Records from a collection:
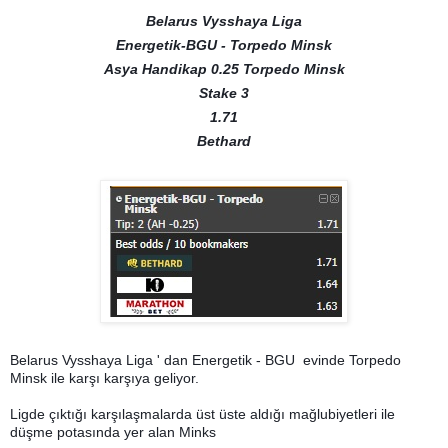
Belarus Vysshaya Liga
Energetik-BGU - Torpedo Minsk
Asya Handikap 0.25 Torpedo Minsk
Stake 3
1.71
Bethard
Belarus Vysshaya Liga ' dan Energetik - BGU evinde Torpedo
Minsk ile karşı karşıya geliyor.
Ligde çıktığı karşılaşmalarda üst üste aldığı mağlubiyetleri ile
düşme potasında yer alan Minks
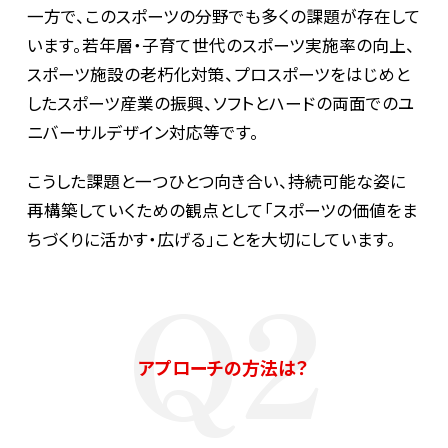
一方で、このスポーツの分野でも多くの課題が存在して
います。若年層・子育て世代のスポーツ実施率の向上、
スポーツ施設の老朽化対策、プロスポーツをはじめと
MURCについて
したスポーツ産業の振興、ソフトとハードの両面でのユ
ニバーサルデザイン対応等です。
こうした課題と一つひとつ向き合い、持続可能な姿に
再構築していくための観点として「スポーツの価値をま
ちづくりに活かす・広げる」ことを大切にしています。
Q2
アプローチの方法は？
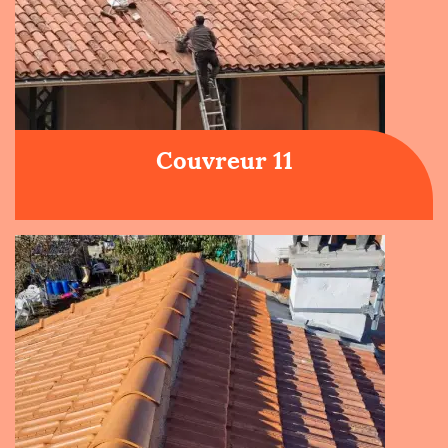
Couvreur 11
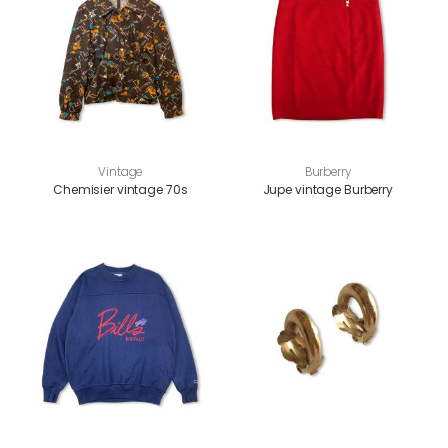
Vintage
Burberry
Chemisier vintage 70s
Jupe vintage Burberry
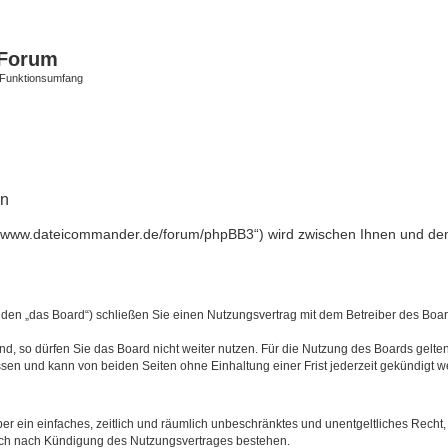
Forum
 Funktionsumfang
en
//www.dateicommander.de/forum/phpBB3“) wird zwischen Ihnen und dem
en „das Board“) schließen Sie einen Nutzungsvertrag mit dem Betreiber des Board
, so dürfen Sie das Board nicht weiter nutzen. Für die Nutzung des Boards gelten 
sen und kann von beiden Seiten ohne Einhaltung einer Frist jederzeit gekündigt w
iber ein einfaches, zeitlich und räumlich unbeschränktes und unentgeltliches Rech
auch nach Kündigung des Nutzungsvertrages bestehen.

WORK REQUIRED:
The answer is every line in the data where the word "Liga" appears.

ANSWER SPACE:
Belarus Vysshaya Liga
Belarus Vysshaya Liga ' dan Energetik - BGU evinde Torpedo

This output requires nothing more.